PROBLEM DETAILS ->
Return the entries verbatim and drop every picture.

(Saved data entries)
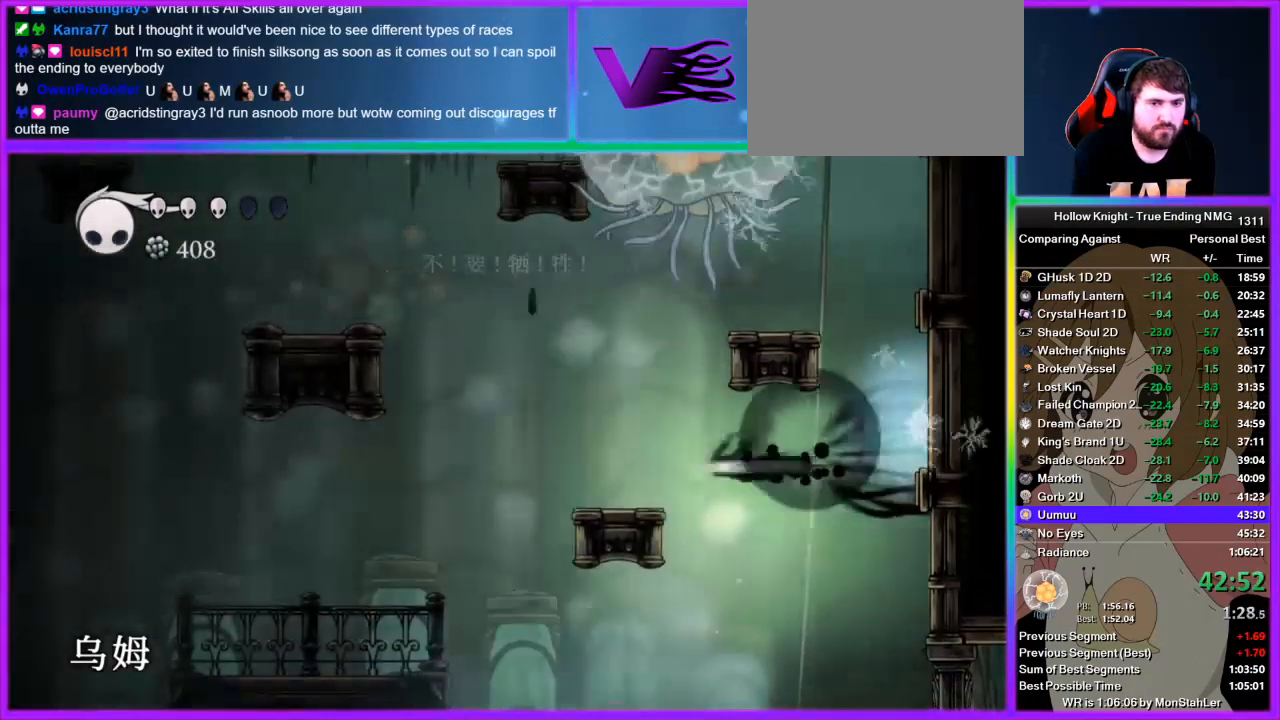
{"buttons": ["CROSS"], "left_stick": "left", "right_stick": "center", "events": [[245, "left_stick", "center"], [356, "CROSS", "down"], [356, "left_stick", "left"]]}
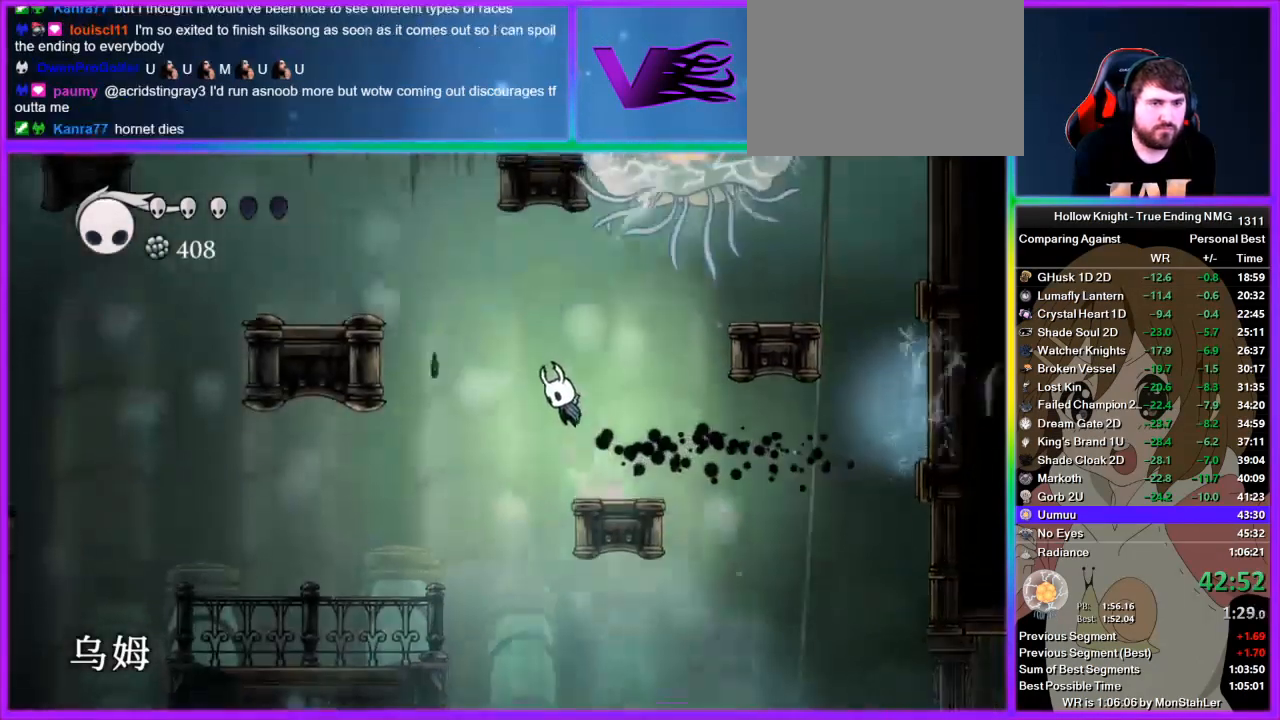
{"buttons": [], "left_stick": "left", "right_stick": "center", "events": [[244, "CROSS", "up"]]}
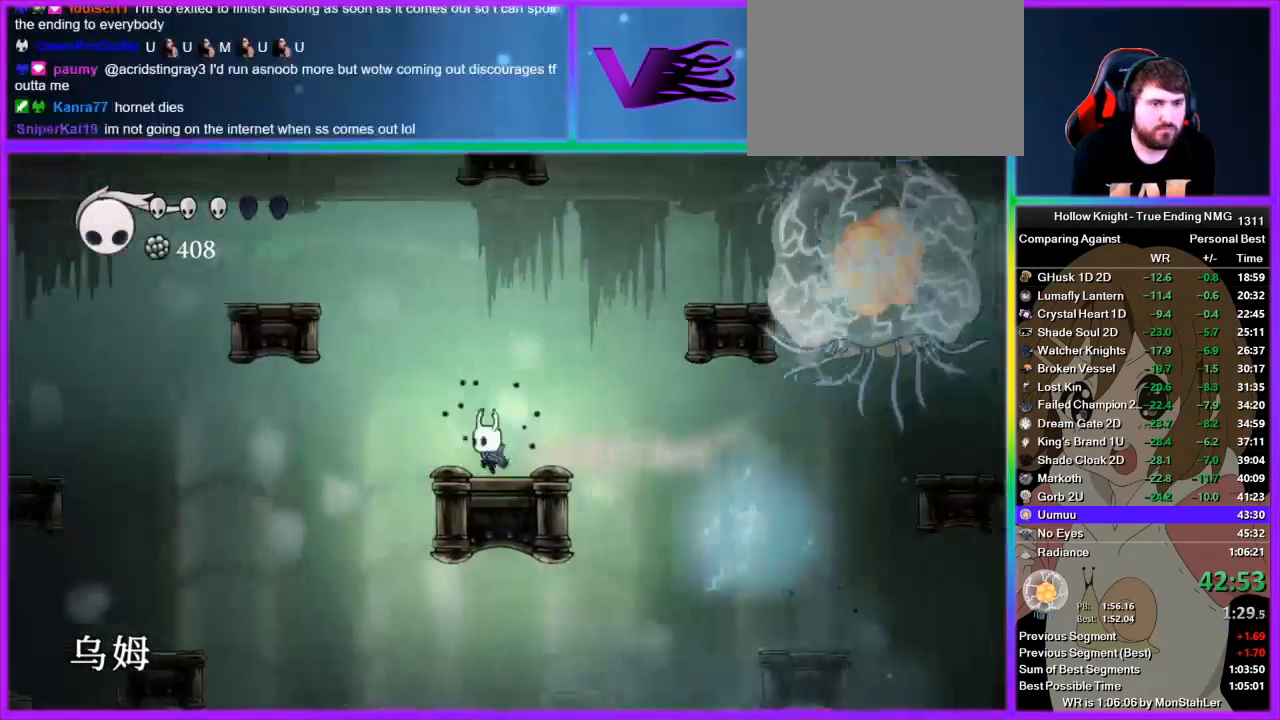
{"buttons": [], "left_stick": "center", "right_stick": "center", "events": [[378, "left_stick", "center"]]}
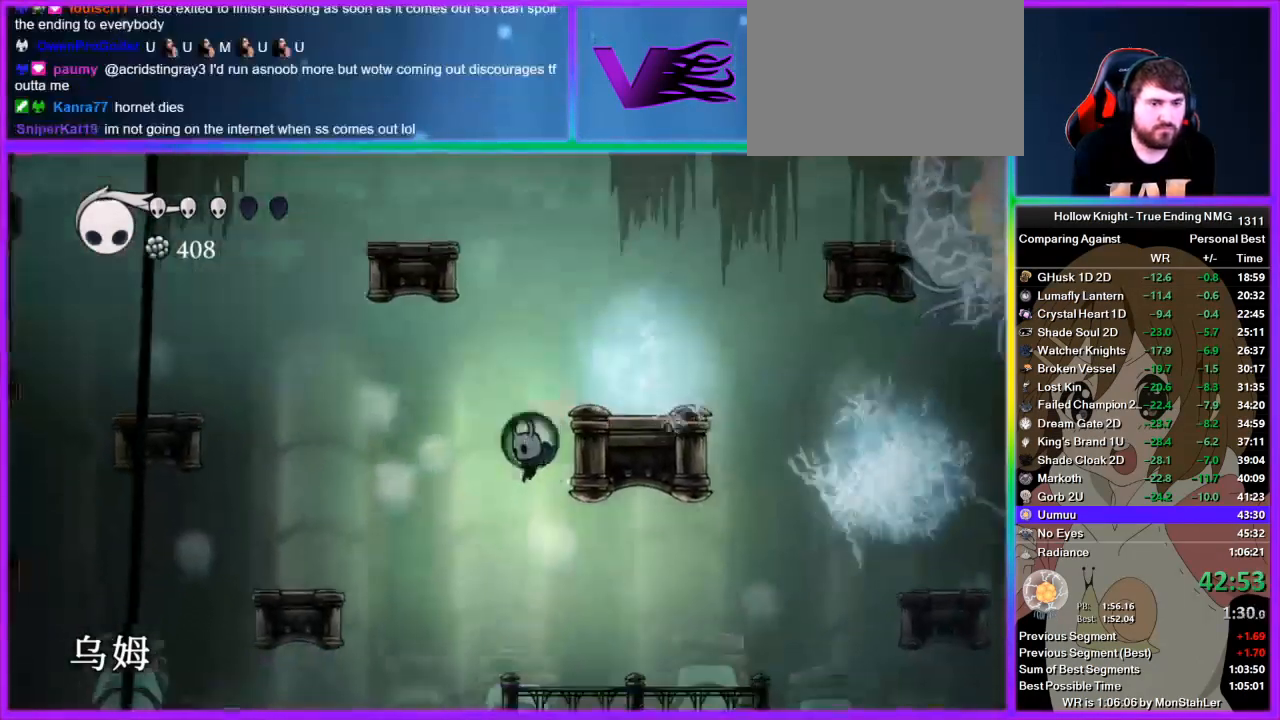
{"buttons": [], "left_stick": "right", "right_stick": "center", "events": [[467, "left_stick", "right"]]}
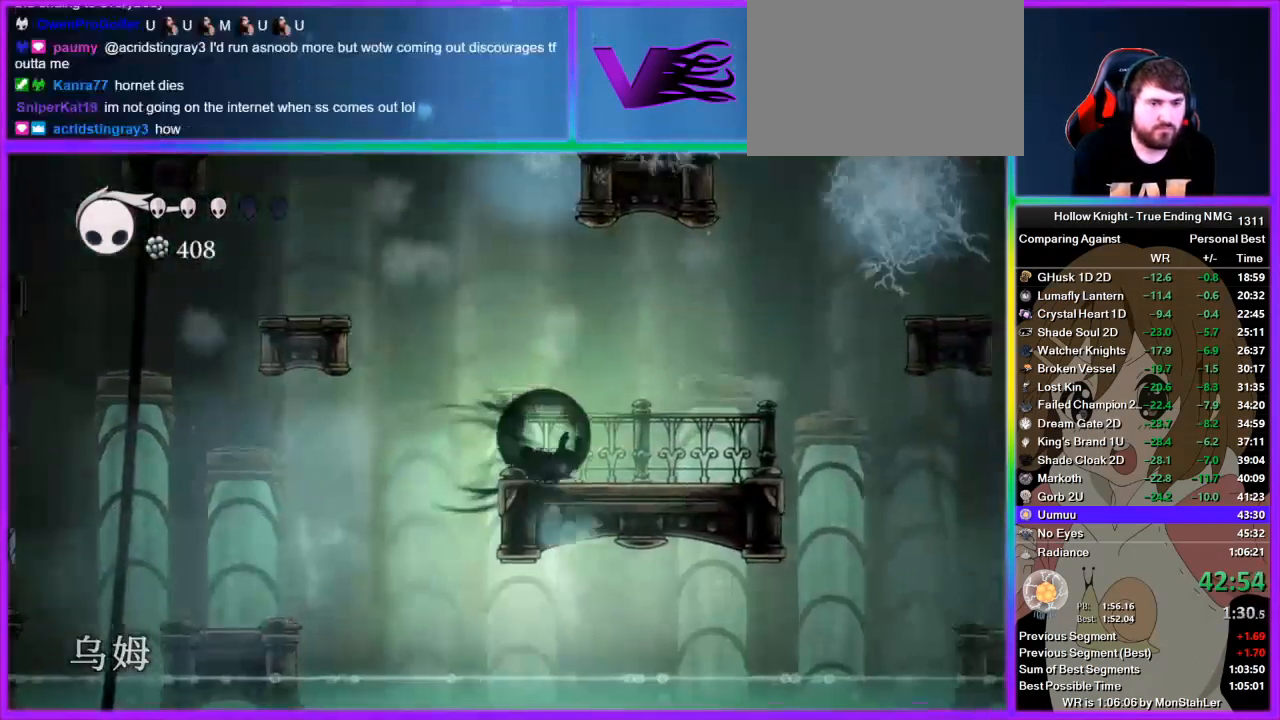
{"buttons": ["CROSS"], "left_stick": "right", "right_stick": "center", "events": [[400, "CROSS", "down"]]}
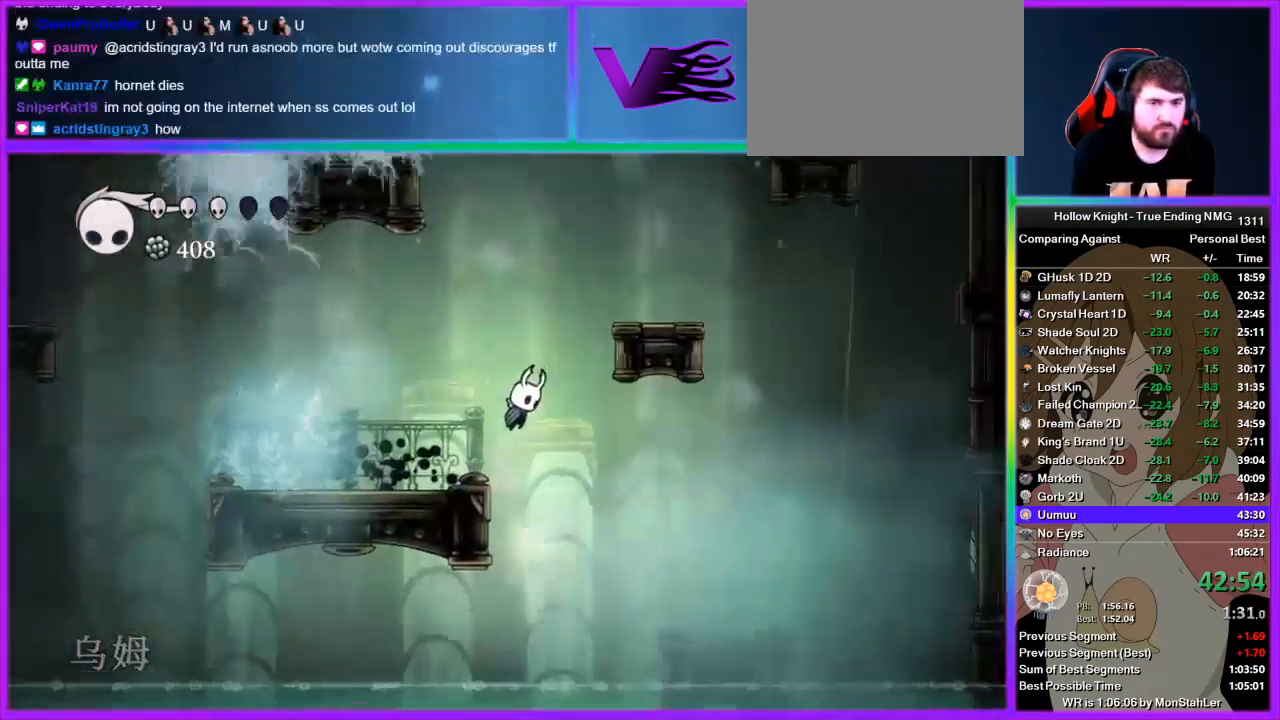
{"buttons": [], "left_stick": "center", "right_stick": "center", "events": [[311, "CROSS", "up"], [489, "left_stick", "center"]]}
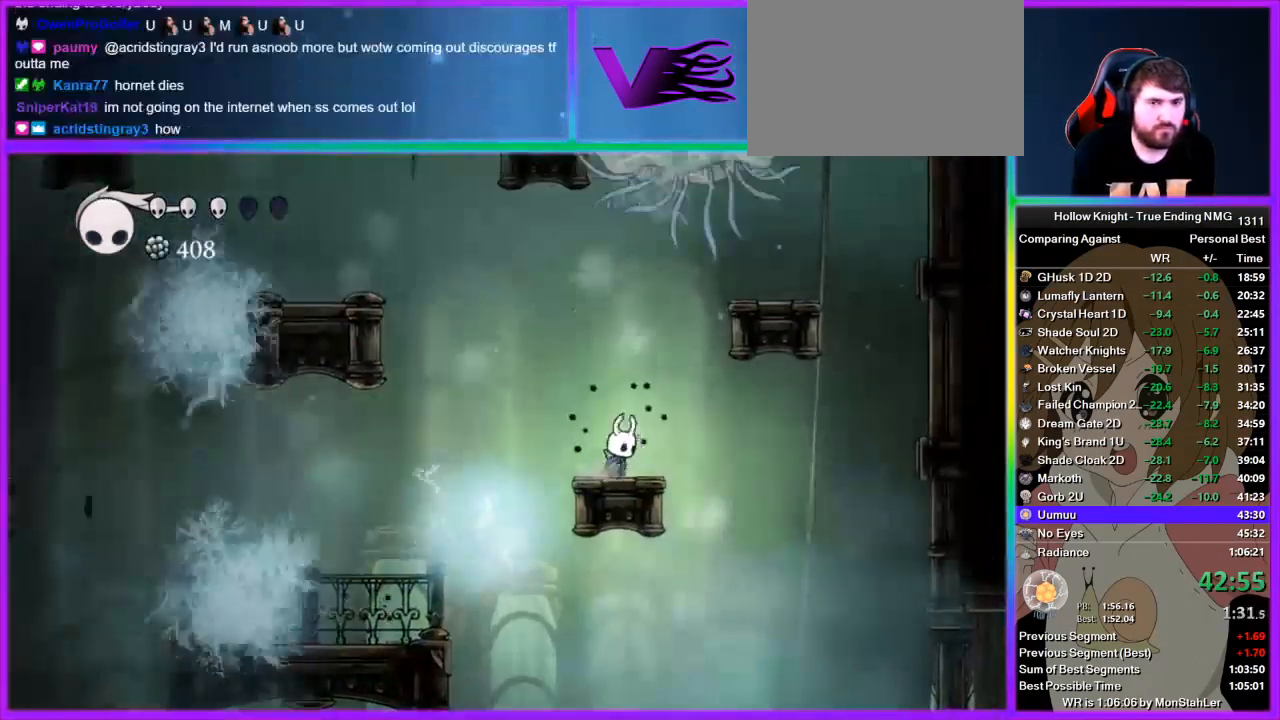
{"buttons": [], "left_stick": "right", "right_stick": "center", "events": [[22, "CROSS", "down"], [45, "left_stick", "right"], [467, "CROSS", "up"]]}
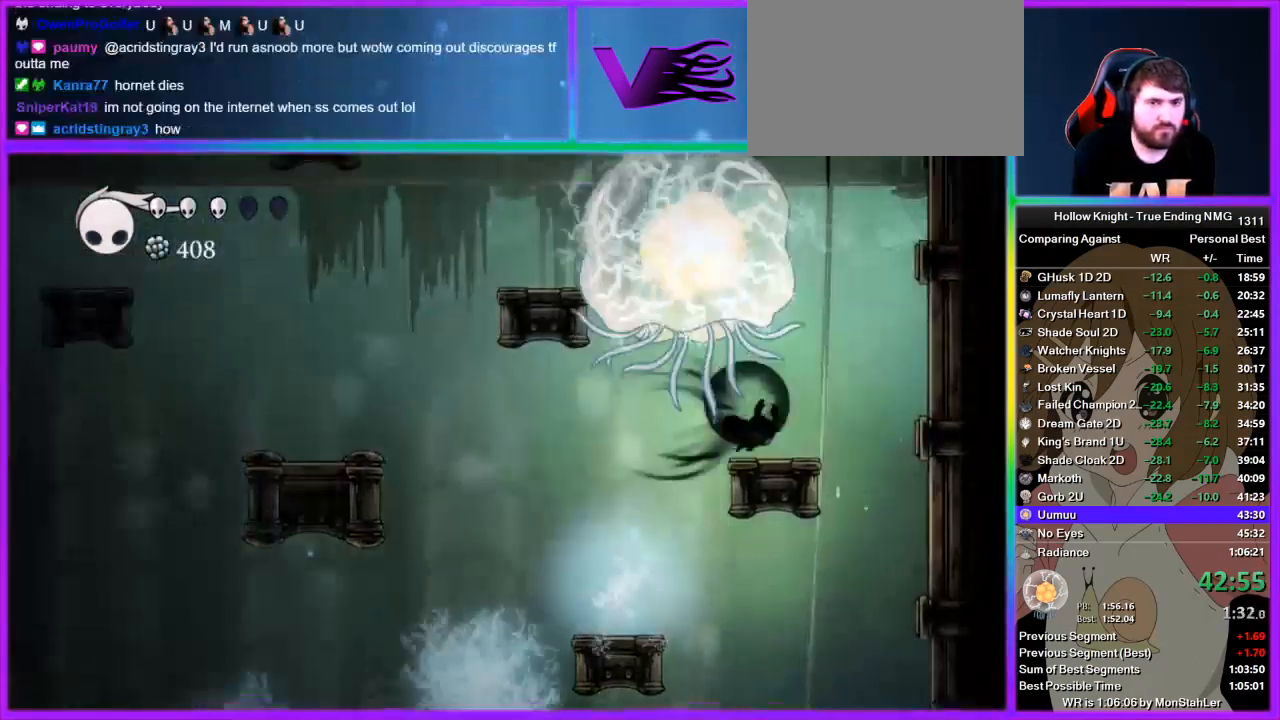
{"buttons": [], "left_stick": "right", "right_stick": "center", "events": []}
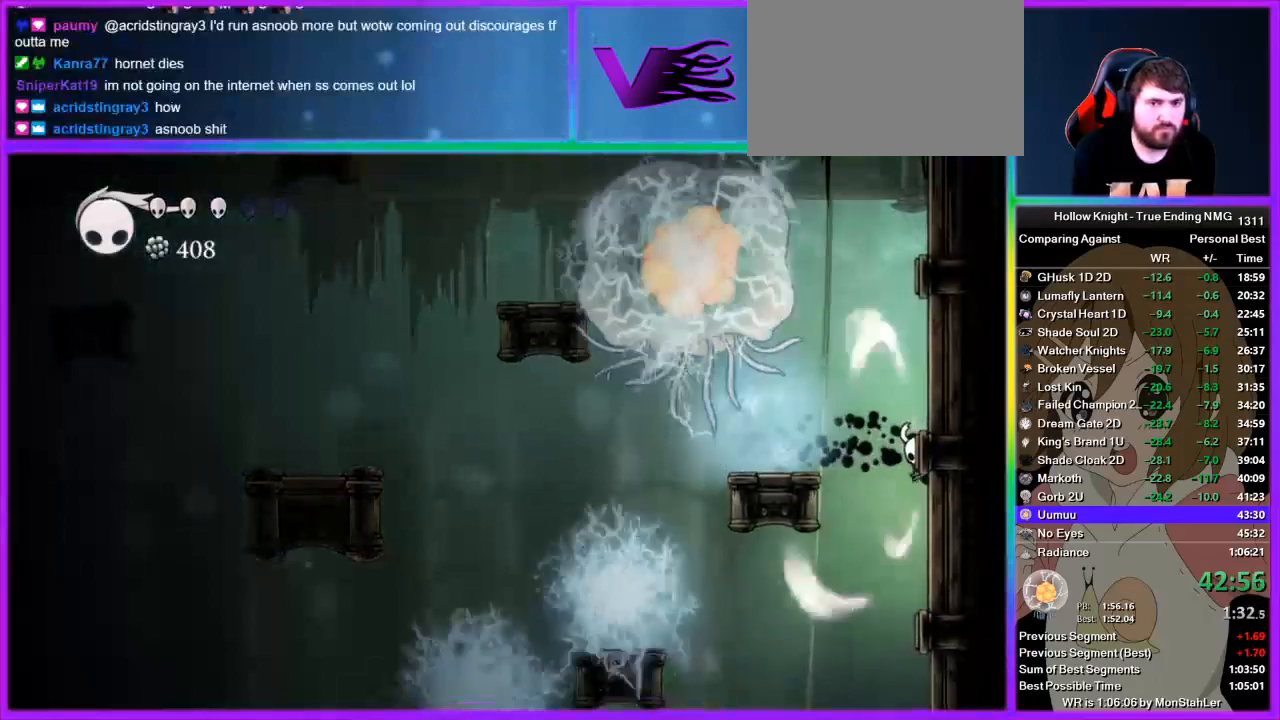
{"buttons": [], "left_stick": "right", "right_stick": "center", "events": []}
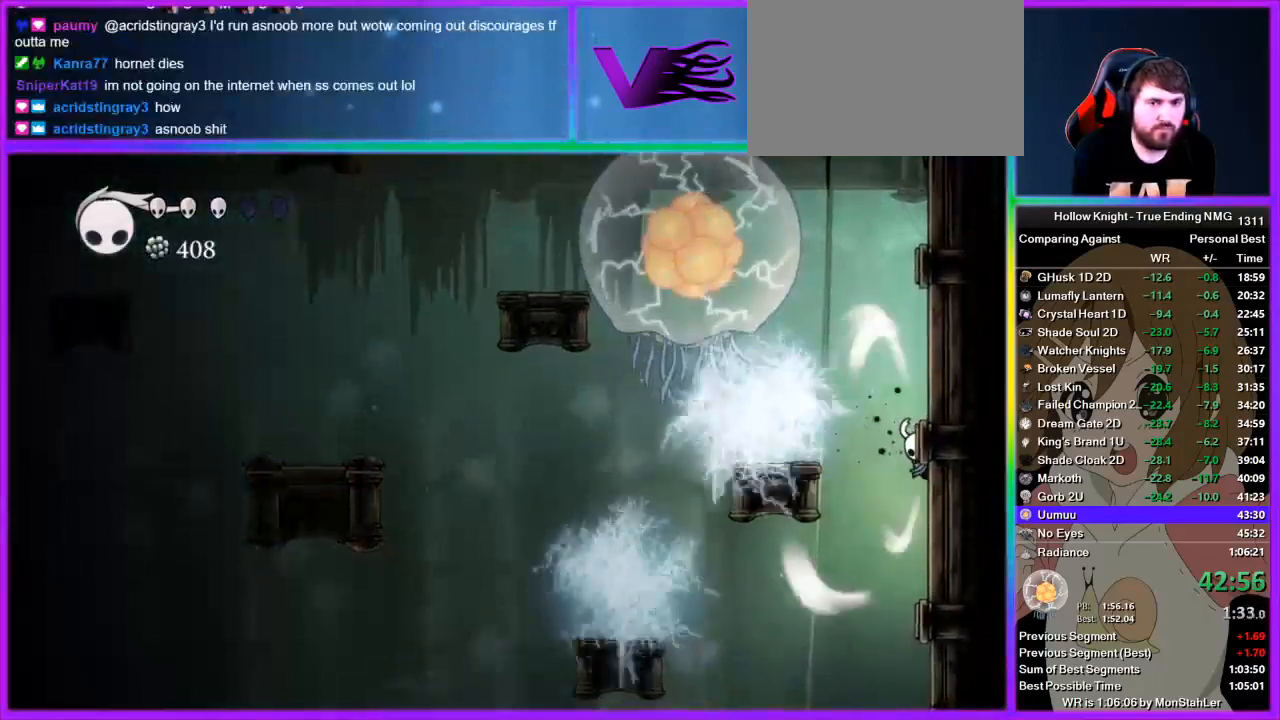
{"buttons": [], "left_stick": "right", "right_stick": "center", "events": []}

EXERCISE OUTPUT ->
{"buttons": ["CROSS"], "left_stick": "left", "right_stick": "center", "events": [[245, "left_stick", "center"], [356, "CROSS", "down"], [356, "left_stick", "left"]]}
{"buttons": [], "left_stick": "left", "right_stick": "center", "events": [[244, "CROSS", "up"]]}
{"buttons": [], "left_stick": "center", "right_stick": "center", "events": [[378, "left_stick", "center"]]}
{"buttons": [], "left_stick": "right", "right_stick": "center", "events": [[467, "left_stick", "right"]]}
{"buttons": ["CROSS"], "left_stick": "right", "right_stick": "center", "events": [[400, "CROSS", "down"]]}
{"buttons": [], "left_stick": "center", "right_stick": "center", "events": [[311, "CROSS", "up"], [489, "left_stick", "center"]]}
{"buttons": [], "left_stick": "right", "right_stick": "center", "events": [[22, "CROSS", "down"], [45, "left_stick", "right"], [467, "CROSS", "up"]]}
{"buttons": [], "left_stick": "right", "right_stick": "center", "events": []}
{"buttons": [], "left_stick": "right", "right_stick": "center", "events": []}
{"buttons": [], "left_stick": "right", "right_stick": "center", "events": []}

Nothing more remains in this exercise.